Once clear of the bog, I clicked into a seamless joyful flow. I felt great and the legs moved like a bicycle beneath me, no braking, no effort, just my friend gravity. The control and grip of my newly purchased Inov-8 BareGrip 200 could not have been better. Mudclaw? Beaten hands down. Inov-8 X-Talon? It’s a mere sports car versus the formula 1 that is the BareGrip.
With no midsole you have to purposefully seek to twist your ankle to do so. If ever a shoe deserved a review it is this one. Together with the Road-X Lite 155 which I also picked up in BaseCamp (the first to buy either pair according to the staff) except a raving enthusiastic review once I’ve done a few more tests.
Always Martin Francis
When I heard feet and breathing behind me, I had a feeling it could only be one man. I had taken a few bad turns early on the runnable trail down but felt I was running too fast to lose places already on anyone but Martin Francis and so it proved. “I had hoped it was you,” I said as he passed.
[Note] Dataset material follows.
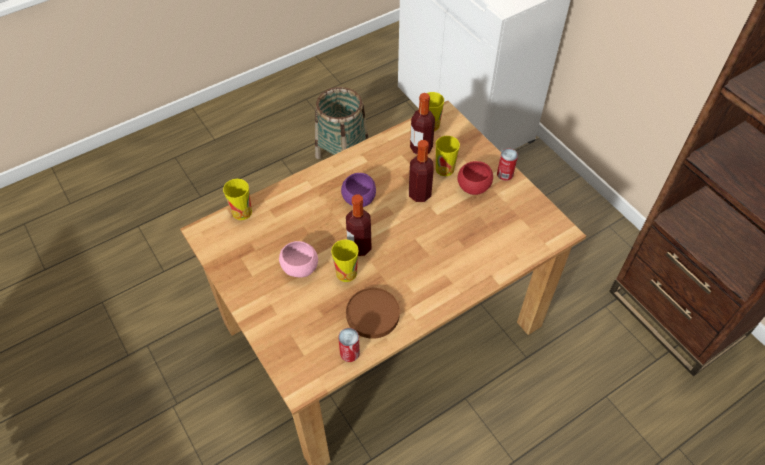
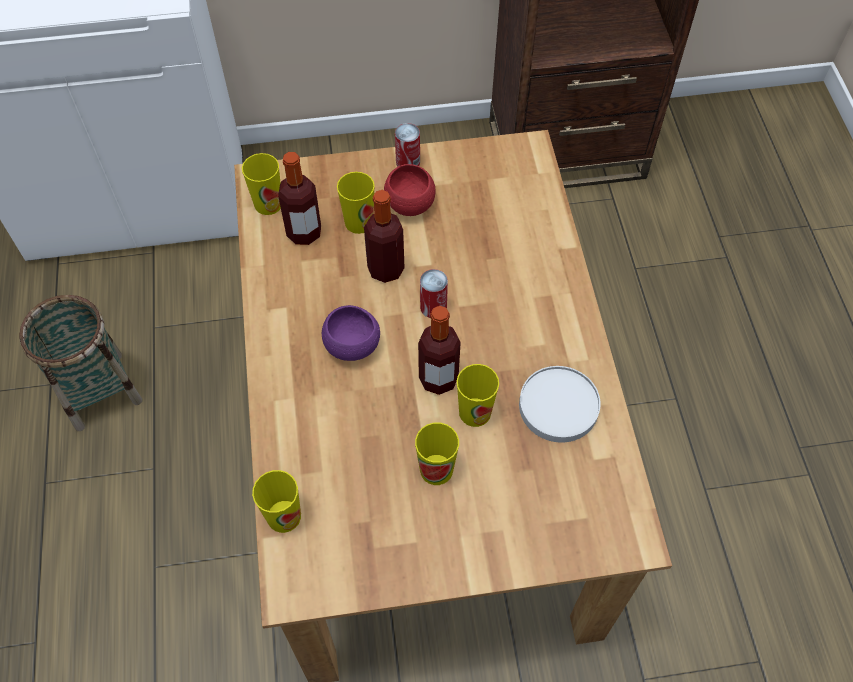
camera: 65 degrees left, 5 degrees up
(300, 268) = (436, 469): pink bowl -> cup
(349, 353) = (607, 458): can -> can (433, 307)
(373, 314) = (558, 405): brown plate -> white plate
The Sli Cualann man broke a small gap before we hit the short sharp climb midway on the ridge where I managed to build a small lead again on the wily M50.
It stayed close coming down the grass, there was no breaking of any note as we caught up with the later junior winner from SBR. We seemed to have distracted him a bit: Trying to fend us off he inserted little spurts and just as I finally moved through I heard a *thud* and some cursing. “You ok,” I yelled and as the affirmative rang back I continued. The better trail started and I knew from the signals in my systems that I couldn’t push the pace as the course flattened and when Martin broke it was for good. My fitness only left me enough to keep my legs turning over, not to move any faster.
Luckily, we had closed in on Dermot Murphy and the prospect of gaining another place, Martin quickly took and when I followed it left me a clear run-in to the finish. I was relieved to not have to push the pace further or engage in a sprint finish.
Crossed the line in 75:20 for the new course length of 13:38. I have lost fitness and gained a few kilos in the last seven weeks but the body is strong from my new regime of cross-training (more on that later) and today the new natural running form clicked in completely naturally (as it should, never concentrate on your running form while running). Just being back and getting one hill race in for the 2011 meant an awful lot. For the first time in many years, the pace and placement was entirely a secondary concern. With three weeks to the Lakeland 50 Miler I am hoping the body will be up for it and then the rebuilding starts for the autumn season.